The implementation of a new policy regulating financial aid based on attendance is illogical and could result in unfair reductions to student grant money.
According to a Sept. 12 University Star article, Pell Grant, Iraq and Afghanistan Service Grant and TEACH Grant recipients who do not attend classes they are enrolled in and receiving aid for may have their grants docked accordingly. If students are recorded as “absent” in a course on the 12th class day, they will now be assumed to have not attended class at all, and will have aid partially withdrawn.
Chris Murr, director of Financial Aid and Scholarship, said this is not a new regulation, but one the university will now follow in an effort to comply with federal rules.

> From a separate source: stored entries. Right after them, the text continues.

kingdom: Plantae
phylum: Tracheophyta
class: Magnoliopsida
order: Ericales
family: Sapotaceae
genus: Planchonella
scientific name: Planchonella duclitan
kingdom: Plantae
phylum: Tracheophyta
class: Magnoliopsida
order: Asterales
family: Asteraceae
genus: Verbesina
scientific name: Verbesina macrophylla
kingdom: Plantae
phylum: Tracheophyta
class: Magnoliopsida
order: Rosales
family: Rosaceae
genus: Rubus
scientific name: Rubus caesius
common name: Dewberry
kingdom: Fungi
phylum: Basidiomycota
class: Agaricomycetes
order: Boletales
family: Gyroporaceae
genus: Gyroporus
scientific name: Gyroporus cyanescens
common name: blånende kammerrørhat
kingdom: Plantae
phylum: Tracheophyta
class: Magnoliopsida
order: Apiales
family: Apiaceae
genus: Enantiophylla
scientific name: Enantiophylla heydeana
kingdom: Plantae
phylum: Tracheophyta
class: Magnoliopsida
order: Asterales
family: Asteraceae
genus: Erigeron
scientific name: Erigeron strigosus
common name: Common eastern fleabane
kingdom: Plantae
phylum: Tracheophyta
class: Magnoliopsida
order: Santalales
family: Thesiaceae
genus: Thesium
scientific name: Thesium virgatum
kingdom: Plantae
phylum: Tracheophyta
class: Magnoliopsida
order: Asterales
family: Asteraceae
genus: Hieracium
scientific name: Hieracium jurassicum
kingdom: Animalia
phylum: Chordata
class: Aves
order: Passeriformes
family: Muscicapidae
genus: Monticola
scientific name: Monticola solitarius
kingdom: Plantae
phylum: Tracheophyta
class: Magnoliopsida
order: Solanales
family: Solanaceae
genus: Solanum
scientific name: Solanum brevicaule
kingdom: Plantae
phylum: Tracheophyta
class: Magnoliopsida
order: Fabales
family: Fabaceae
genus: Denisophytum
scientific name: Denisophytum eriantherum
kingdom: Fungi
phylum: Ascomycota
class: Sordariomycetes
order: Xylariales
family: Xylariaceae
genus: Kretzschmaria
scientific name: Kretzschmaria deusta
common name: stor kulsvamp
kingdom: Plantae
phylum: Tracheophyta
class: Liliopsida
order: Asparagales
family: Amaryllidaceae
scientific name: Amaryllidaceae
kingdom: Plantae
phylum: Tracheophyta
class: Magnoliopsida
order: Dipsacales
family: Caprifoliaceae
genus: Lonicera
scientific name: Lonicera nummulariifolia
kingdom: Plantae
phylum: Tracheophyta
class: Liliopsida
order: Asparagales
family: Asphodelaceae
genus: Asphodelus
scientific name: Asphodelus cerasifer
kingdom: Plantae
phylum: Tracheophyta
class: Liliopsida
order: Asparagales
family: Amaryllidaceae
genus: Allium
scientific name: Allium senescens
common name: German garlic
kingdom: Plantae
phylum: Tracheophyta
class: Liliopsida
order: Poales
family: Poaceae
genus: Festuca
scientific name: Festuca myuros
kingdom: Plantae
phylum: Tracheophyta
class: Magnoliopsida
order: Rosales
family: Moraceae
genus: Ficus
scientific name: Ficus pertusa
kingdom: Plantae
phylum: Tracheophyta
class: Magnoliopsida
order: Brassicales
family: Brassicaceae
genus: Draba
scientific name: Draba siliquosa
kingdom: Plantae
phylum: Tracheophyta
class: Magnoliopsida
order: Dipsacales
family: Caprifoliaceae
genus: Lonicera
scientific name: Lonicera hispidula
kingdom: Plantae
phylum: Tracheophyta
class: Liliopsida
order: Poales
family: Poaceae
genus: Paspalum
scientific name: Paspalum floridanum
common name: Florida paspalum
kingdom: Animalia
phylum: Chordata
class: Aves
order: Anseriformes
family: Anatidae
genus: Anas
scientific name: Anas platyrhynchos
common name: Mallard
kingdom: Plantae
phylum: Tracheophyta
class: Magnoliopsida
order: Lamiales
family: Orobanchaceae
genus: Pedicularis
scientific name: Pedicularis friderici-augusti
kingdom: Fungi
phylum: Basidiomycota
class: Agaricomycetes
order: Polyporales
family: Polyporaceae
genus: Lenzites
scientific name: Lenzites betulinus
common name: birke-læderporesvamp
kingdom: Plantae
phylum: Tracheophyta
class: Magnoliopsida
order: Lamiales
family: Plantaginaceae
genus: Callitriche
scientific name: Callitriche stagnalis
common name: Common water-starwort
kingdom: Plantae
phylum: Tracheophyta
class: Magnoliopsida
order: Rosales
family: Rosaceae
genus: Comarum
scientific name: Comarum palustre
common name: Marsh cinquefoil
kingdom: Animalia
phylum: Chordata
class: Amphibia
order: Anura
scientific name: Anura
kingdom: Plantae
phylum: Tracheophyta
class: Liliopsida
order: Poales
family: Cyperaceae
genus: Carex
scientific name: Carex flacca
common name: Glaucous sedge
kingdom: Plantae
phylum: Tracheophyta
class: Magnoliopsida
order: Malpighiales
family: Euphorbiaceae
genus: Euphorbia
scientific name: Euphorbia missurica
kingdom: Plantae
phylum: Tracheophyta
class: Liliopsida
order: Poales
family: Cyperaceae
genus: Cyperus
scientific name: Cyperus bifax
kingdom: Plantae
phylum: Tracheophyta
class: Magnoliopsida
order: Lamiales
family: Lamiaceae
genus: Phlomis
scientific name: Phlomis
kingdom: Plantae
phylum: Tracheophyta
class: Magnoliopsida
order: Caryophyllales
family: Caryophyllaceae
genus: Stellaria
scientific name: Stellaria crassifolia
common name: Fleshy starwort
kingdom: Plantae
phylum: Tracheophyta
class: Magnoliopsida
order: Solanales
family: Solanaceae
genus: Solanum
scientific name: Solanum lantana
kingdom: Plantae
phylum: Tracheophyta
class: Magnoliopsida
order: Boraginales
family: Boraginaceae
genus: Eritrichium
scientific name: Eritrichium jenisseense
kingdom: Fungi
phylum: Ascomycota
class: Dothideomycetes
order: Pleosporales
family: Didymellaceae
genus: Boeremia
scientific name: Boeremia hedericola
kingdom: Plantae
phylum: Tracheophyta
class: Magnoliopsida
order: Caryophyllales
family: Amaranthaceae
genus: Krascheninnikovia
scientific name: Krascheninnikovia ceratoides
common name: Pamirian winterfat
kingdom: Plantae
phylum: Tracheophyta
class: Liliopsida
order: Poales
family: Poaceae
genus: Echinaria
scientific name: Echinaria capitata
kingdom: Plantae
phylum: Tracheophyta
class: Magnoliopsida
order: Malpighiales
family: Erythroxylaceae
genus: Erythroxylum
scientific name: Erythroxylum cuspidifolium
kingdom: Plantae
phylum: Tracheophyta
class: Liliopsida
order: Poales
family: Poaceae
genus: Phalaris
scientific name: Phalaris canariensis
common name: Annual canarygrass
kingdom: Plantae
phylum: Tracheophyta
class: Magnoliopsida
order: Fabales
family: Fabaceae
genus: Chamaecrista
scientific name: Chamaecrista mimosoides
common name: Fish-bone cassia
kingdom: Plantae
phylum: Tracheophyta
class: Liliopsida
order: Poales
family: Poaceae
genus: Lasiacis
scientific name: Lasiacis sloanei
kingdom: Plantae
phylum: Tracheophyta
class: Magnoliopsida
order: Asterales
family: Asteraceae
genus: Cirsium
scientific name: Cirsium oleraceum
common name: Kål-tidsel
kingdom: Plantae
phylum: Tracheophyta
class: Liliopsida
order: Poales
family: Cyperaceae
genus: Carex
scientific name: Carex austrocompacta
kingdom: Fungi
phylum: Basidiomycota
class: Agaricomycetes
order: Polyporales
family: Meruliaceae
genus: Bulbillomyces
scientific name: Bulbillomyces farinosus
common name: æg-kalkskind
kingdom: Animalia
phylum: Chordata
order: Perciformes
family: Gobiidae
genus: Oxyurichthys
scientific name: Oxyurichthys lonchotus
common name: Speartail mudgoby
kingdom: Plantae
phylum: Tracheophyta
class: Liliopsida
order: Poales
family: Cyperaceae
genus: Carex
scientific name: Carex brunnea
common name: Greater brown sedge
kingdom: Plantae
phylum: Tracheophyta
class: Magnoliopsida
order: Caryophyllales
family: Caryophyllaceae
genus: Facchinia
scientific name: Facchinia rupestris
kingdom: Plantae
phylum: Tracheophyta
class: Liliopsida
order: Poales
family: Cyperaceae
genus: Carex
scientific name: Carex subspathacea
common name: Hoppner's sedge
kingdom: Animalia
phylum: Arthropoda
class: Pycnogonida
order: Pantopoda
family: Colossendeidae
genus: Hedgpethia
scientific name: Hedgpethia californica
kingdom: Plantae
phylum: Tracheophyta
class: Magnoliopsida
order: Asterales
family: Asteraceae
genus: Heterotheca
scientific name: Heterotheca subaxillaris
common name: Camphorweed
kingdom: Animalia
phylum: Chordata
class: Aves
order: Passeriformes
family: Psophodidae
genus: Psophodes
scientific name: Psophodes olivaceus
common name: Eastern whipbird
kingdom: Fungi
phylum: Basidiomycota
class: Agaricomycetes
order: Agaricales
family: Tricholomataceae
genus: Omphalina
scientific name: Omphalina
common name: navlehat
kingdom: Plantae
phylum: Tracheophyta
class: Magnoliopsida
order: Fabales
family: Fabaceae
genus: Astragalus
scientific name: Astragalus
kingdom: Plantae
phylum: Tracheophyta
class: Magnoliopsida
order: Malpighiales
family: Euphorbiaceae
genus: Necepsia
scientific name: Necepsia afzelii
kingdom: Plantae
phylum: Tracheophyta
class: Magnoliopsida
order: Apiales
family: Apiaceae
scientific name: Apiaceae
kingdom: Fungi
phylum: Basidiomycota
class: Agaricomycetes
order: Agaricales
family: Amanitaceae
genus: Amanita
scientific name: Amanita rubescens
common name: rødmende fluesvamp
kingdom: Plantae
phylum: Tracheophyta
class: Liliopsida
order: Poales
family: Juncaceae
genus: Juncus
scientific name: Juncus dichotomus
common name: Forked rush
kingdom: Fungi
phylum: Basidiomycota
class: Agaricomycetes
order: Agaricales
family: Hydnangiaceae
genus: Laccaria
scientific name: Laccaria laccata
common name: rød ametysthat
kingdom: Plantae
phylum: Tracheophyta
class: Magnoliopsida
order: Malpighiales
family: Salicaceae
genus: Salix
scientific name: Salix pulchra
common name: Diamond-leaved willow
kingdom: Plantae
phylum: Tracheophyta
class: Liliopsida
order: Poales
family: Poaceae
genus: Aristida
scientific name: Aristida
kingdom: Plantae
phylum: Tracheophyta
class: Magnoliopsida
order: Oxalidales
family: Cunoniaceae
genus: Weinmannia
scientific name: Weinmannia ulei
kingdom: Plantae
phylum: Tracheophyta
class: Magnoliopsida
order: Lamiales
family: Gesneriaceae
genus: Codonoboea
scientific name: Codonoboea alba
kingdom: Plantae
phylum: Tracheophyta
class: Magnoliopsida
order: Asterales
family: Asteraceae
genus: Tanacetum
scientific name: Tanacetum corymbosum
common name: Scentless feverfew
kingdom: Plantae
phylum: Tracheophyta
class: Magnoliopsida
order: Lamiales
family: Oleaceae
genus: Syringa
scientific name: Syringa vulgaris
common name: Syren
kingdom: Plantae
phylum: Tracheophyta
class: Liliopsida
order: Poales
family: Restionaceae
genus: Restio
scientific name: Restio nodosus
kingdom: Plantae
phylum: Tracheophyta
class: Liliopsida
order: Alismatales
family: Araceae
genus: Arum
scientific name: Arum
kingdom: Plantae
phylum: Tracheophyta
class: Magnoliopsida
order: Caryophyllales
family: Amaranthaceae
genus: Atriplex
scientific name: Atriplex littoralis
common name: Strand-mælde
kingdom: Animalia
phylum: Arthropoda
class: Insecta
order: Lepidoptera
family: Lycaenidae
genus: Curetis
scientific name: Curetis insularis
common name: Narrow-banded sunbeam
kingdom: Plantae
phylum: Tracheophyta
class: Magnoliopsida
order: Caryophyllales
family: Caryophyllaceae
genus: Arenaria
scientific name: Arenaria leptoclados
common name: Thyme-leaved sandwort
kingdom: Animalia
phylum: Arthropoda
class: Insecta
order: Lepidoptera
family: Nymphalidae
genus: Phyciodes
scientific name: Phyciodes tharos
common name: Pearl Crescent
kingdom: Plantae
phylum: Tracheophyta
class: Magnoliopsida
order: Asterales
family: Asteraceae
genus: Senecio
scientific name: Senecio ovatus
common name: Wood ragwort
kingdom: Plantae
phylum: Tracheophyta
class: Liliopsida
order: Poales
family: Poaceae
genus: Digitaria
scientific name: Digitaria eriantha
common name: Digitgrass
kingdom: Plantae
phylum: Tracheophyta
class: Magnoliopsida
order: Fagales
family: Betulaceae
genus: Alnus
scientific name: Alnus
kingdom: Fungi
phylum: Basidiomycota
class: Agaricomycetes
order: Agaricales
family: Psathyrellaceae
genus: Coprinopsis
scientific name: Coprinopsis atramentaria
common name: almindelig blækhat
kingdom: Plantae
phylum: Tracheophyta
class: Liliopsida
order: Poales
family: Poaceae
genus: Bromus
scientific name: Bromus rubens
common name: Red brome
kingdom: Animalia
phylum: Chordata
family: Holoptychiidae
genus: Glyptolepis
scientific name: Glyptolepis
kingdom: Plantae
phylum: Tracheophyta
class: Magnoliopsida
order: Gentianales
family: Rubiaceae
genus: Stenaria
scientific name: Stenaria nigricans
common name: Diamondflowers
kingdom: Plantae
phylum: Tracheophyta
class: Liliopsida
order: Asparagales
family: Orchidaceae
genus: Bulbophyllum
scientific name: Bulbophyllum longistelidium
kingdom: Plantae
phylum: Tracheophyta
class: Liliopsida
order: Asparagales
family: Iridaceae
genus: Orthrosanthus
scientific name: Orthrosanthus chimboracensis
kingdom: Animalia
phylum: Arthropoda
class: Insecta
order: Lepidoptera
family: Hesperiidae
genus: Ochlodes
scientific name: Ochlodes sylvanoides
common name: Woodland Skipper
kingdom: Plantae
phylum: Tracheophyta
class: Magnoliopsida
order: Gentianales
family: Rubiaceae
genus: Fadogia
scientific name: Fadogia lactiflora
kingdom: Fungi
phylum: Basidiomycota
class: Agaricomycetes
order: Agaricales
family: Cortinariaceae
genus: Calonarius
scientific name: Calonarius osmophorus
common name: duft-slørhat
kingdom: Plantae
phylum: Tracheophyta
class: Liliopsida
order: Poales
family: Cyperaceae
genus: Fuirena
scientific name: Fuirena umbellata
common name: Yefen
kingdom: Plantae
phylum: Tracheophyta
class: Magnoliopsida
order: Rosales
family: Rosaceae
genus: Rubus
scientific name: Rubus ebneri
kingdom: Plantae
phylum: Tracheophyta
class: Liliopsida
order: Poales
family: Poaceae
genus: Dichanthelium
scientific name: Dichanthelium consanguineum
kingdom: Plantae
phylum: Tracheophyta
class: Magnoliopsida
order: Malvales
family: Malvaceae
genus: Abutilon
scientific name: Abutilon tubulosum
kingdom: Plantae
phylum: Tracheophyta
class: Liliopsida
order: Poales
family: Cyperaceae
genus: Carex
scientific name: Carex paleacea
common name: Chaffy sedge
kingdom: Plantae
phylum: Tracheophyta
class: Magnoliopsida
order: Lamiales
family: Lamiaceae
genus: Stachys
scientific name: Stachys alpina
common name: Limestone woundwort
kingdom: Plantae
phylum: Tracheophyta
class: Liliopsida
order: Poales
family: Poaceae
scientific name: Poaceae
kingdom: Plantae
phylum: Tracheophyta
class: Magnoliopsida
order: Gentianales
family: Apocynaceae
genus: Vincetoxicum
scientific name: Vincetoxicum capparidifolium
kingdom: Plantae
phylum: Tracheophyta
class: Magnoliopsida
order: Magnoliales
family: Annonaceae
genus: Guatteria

While it is commendable the university is now following federal rules—and somewhat concerning that they weren’t being followed in the first place—this regulation is unreasonable.
The problem is the new policy only monitors attendance one day out of an entire semester. Students aware of the policy can easily mark their calendars and set plans to attend the one class day that matters, completely circumventing the policy’s point.
Conversely, if grant-receiving students have no choice but to miss the 12th day because of injury or illness, it could result in unfair deductions or at the very least create unnecessary struggles for those attempting to explain their absence.
If federal officials want to regulate aid disbursement based on attendance, the least they could do is dock aid based on class attendance policies over the course of an entire semester instead of the arbitrary method currently in place. As long as students stay within course guidelines for attendance, their aid should not be reduced.
However, good attendance is not a guarantee students will do well in a class. Students may be more likely to do well in a class if they have attended a few lectures, but not necessarily. Many core-level classes are basically common sense and require no more than a small degree of life experience and intellect to pass.
Because some students are able to do well in a class without attending, aid should not be dependent upon just showing up. Instead, federal agencies and officials should consider a policy where aid is conditional upon the grade a student earns. If students fail their classes, then aid is docked—simple as that.
Many of the students who receive these grants depend upon them to continue attending college. The aid they receive should therefore not be cut without good reason. As long as students are passing classes in a timely fashion, they are moving towards a degree. Attendance record is irrelevant.
There are dozens of other ways federal aid can be more effectively regulated. The implementation of a policy based around attendance is inane and unfair, and should be reconsidered in order to create a more logical and efficient system to monitor aid money.